## Assignment
Update the material below, replacing "Rehber" with "Kılavuz" everywhere and leaving everything else the same.

START The input

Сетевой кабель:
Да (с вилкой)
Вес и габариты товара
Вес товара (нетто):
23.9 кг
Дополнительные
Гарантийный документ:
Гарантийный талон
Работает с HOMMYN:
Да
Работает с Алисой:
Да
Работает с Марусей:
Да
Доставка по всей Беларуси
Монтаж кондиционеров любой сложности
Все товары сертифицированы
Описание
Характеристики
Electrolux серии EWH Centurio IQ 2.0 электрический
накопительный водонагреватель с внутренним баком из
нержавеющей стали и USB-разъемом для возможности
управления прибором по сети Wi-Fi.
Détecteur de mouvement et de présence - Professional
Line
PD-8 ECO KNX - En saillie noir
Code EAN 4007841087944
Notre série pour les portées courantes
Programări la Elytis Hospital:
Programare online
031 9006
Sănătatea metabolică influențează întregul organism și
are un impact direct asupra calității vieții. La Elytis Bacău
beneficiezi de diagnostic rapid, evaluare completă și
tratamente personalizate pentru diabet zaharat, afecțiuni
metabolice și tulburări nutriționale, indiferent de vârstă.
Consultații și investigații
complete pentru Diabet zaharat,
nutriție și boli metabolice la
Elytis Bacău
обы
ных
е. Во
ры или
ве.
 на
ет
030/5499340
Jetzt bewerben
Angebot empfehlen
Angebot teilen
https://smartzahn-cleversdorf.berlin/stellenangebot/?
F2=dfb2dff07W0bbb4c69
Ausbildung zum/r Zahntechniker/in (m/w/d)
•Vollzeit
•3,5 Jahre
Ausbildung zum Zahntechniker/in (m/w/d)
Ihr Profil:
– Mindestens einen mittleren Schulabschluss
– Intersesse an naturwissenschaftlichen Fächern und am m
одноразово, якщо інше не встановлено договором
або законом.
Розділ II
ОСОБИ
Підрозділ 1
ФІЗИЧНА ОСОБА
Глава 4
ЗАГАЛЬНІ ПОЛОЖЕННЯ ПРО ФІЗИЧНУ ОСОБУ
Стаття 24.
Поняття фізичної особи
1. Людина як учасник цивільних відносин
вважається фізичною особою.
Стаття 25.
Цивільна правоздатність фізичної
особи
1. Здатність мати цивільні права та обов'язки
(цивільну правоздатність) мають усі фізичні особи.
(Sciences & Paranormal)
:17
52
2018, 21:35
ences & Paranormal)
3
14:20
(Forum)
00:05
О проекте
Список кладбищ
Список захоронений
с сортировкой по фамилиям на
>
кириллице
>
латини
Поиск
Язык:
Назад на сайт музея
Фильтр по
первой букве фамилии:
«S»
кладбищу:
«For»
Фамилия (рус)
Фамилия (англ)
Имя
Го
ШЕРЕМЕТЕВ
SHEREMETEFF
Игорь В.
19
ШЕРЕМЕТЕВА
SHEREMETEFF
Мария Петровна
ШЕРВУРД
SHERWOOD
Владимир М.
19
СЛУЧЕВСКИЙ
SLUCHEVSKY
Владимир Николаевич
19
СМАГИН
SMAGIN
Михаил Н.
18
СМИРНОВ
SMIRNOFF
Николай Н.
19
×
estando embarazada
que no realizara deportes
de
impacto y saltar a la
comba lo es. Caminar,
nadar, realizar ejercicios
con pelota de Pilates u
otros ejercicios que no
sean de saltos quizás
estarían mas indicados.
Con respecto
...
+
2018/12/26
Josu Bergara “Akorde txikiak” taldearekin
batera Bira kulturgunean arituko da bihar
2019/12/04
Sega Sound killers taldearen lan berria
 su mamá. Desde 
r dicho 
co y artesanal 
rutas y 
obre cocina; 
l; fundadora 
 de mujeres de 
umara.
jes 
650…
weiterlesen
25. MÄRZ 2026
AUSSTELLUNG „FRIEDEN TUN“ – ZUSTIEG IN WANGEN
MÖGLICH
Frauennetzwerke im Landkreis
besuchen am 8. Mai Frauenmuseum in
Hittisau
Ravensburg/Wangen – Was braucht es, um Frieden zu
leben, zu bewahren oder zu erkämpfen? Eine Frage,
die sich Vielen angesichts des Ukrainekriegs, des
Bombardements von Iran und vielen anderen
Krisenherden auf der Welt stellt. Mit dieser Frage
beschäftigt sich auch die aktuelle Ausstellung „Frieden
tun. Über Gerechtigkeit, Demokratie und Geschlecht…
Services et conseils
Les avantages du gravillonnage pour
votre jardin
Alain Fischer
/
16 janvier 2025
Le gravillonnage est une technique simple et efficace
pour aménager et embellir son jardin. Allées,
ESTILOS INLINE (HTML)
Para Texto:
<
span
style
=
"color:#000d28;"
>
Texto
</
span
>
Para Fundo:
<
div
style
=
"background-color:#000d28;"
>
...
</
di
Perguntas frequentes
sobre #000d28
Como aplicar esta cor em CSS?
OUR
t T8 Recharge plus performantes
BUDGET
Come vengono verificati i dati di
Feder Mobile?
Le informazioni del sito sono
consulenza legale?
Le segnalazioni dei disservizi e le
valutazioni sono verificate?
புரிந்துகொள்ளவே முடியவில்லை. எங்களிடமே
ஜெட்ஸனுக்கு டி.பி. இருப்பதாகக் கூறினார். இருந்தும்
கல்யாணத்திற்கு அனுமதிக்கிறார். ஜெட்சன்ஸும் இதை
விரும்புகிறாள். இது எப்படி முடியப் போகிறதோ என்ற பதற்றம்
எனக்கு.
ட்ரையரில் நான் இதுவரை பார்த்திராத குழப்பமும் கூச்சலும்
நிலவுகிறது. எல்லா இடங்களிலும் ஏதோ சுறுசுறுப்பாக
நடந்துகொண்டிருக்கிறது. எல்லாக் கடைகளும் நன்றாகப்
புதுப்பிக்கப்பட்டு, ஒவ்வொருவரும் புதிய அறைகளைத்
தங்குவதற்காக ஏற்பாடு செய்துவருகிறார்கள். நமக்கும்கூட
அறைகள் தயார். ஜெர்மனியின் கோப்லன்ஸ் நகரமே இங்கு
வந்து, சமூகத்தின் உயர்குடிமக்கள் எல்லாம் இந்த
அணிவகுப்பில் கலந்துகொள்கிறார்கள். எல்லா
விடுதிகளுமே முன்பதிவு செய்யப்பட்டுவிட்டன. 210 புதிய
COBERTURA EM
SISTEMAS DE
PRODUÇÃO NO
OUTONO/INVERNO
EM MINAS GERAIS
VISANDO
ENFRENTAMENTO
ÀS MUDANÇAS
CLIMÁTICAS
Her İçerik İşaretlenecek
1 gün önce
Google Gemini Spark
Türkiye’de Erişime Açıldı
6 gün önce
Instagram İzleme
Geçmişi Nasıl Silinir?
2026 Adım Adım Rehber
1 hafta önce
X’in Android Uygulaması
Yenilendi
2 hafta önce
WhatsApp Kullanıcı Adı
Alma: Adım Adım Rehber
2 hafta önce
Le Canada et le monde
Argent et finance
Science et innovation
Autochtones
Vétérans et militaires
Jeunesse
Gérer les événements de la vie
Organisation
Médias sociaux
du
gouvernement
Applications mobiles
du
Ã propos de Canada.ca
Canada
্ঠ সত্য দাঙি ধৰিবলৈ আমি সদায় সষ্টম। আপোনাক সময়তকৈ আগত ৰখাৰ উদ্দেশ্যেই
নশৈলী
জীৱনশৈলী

END The input

## Written solution
Сетевой кабель:
Да (с вилкой)
Вес и габариты товара
Вес товара (нетто):
23.9 кг
Дополнительные
Гарантийный документ:
Гарантийный талон
Работает с HOMMYN:
Да
Работает с Алисой:
Да
Работает с Марусей:
Да
Доставка по всей Беларуси
Монтаж кондиционеров любой сложности
Все товары сертифицированы
Описание
Характеристики
Electrolux серии EWH Centurio IQ 2.0 электрический
накопительный водонагреватель с внутренним баком из
нержавеющей стали и USB-разъемом для возможности
управления прибором по сети Wi-Fi.
Détecteur de mouvement et de présence - Professional
Line
PD-8 ECO KNX - En saillie noir
Code EAN 4007841087944
Notre série pour les portées courantes
Programări la Elytis Hospital:
Programare online
031 9006
Sănătatea metabolică influențează întregul organism și
are un impact direct asupra calității vieții. La Elytis Bacău
beneficiezi de diagnostic rapid, evaluare completă și
tratamente personalizate pentru diabet zaharat, afecțiuni
metabolice și tulburări nutriționale, indiferent de vârstă.
Consultații și investigații
complete pentru Diabet zaharat,
nutriție și boli metabolice la
Elytis Bacău
обы
ных
е. Во
ры или
ве.
 на
ет
030/5499340
Jetzt bewerben
Angebot empfehlen
Angebot teilen
https://smartzahn-cleversdorf.berlin/stellenangebot/?
F2=dfb2dff07W0bbb4c69
Ausbildung zum/r Zahntechniker/in (m/w/d)
•Vollzeit
•3,5 Jahre
Ausbildung zum Zahntechniker/in (m/w/d)
Ihr Profil:
– Mindestens einen mittleren Schulabschluss
– Intersesse an naturwissenschaftlichen Fächern und am m
одноразово, якщо інше не встановлено договором
або законом.
Розділ II
ОСОБИ
Підрозділ 1
ФІЗИЧНА ОСОБА
Глава 4
ЗАГАЛЬНІ ПОЛОЖЕННЯ ПРО ФІЗИЧНУ ОСОБУ
Стаття 24.
Поняття фізичної особи
1. Людина як учасник цивільних відносин
вважається фізичною особою.
Стаття 25.
Цивільна правоздатність фізичної
особи
1. Здатність мати цивільні права та обов'язки
(цивільну правоздатність) мають усі фізичні особи.
(Sciences & Paranormal)
:17
52
2018, 21:35
ences & Paranormal)
3
14:20
(Forum)
00:05
О проекте
Список кладбищ
Список захоронений
с сортировкой по фамилиям на
>
кириллице
>
латини
Поиск
Язык:
Назад на сайт музея
Фильтр по
первой букве фамилии:
«S»
кладбищу:
«For»
Фамилия (рус)
Фамилия (англ)
Имя
Го
ШЕРЕМЕТЕВ
SHEREMETEFF
Игорь В.
19
ШЕРЕМЕТЕВА
SHEREMETEFF
Мария Петровна
ШЕРВУРД
SHERWOOD
Владимир М.
19
СЛУЧЕВСКИЙ
SLUCHEVSKY
Владимир Николаевич
19
СМАГИН
SMAGIN
Михаил Н.
18
СМИРНОВ
SMIRNOFF
Николай Н.
19
×
estando embarazada
que no realizara deportes
de
impacto y saltar a la
comba lo es. Caminar,
nadar, realizar ejercicios
con pelota de Pilates u
otros ejercicios que no
sean de saltos quizás
estarían mas indicados.
Con respecto
...
+
2018/12/26
Josu Bergara “Akorde txikiak” taldearekin
batera Bira kulturgunean arituko da bihar
2019/12/04
Sega Sound killers taldearen lan berria
 su mamá. Desde 
r dicho 
co y artesanal 
rutas y 
obre cocina; 
l; fundadora 
 de mujeres de 
umara.
jes 
650…
weiterlesen
25. MÄRZ 2026
AUSSTELLUNG „FRIEDEN TUN“ – ZUSTIEG IN WANGEN
MÖGLICH
Frauennetzwerke im Landkreis
besuchen am 8. Mai Frauenmuseum in
Hittisau
Ravensburg/Wangen – Was braucht es, um Frieden zu
leben, zu bewahren oder zu erkämpfen? Eine Frage,
die sich Vielen angesichts des Ukrainekriegs, des
Bombardements von Iran und vielen anderen
Krisenherden auf der Welt stellt. Mit dieser Frage
beschäftigt sich auch die aktuelle Ausstellung „Frieden
tun. Über Gerechtigkeit, Demokratie und Geschlecht…
Services et conseils
Les avantages du gravillonnage pour
votre jardin
Alain Fischer
/
16 janvier 2025
Le gravillonnage est une technique simple et efficace
pour aménager et embellir son jardin. Allées,
ESTILOS INLINE (HTML)
Para Texto:
<
span
style
=
"color:#000d28;"
>
Texto
</
span
>
Para Fundo:
<
div
style
=
"background-color:#000d28;"
>
...
</
di
Perguntas frequentes
sobre #000d28
Como aplicar esta cor em CSS?
OUR
t T8 Recharge plus performantes
BUDGET
Come vengono verificati i dati di
Feder Mobile?
Le informazioni del sito sono
consulenza legale?
Le segnalazioni dei disservizi e le
valutazioni sono verificate?
புரிந்துகொள்ளவே முடியவில்லை. எங்களிடமே
ஜெட்ஸனுக்கு டி.பி. இருப்பதாகக் கூறினார். இருந்தும்
கல்யாணத்திற்கு அனுமதிக்கிறார். ஜெட்சன்ஸும் இதை
விரும்புகிறாள். இது எப்படி முடியப் போகிறதோ என்ற பதற்றம்
எனக்கு.
ட்ரையரில் நான் இதுவரை பார்த்திராத குழப்பமும் கூச்சலும்
நிலவுகிறது. எல்லா இடங்களிலும் ஏதோ சுறுசுறுப்பாக
நடந்துகொண்டிருக்கிறது. எல்லாக் கடைகளும் நன்றாகப்
புதுப்பிக்கப்பட்டு, ஒவ்வொருவரும் புதிய அறைகளைத்
தங்குவதற்காக ஏற்பாடு செய்துவருகிறார்கள். நமக்கும்கூட
அறைகள் தயார். ஜெர்மனியின் கோப்லன்ஸ் நகரமே இங்கு
வந்து, சமூகத்தின் உயர்குடிமக்கள் எல்லாம் இந்த
அணிவகுப்பில் கலந்துகொள்கிறார்கள். எல்லா
விடுதிகளுமே முன்பதிவு செய்யப்பட்டுவிட்டன. 210 புதிய
COBERTURA EM
SISTEMAS DE
PRODUÇÃO NO
OUTONO/INVERNO
EM MINAS GERAIS
VISANDO
ENFRENTAMENTO
ÀS MUDANÇAS
CLIMÁTICAS
Her İçerik İşaretlenecek
1 gün önce
Google Gemini Spark
Türkiye’de Erişime Açıldı
6 gün önce
Instagram İzleme
Geçmişi Nasıl Silinir?
2026 Adım Adım Kılavuz
1 hafta önce
X’in Android Uygulaması
Yenilendi
2 hafta önce
WhatsApp Kullanıcı Adı
Alma: Adım Adım Kılavuz
2 hafta önce
Le Canada et le monde
Argent et finance
Science et innovation
Autochtones
Vétérans et militaires
Jeunesse
Gérer les événements de la vie
Organisation
Médias sociaux
du
gouvernement
Applications mobiles
du
Ã propos de Canada.ca
Canada
্ঠ সত্য দাঙি ধৰিবলৈ আমি সদায় সষ্টম। আপোনাক সময়তকৈ আগত ৰখাৰ উদ্দেশ্যেই
নশৈলী
জীৱনশৈলী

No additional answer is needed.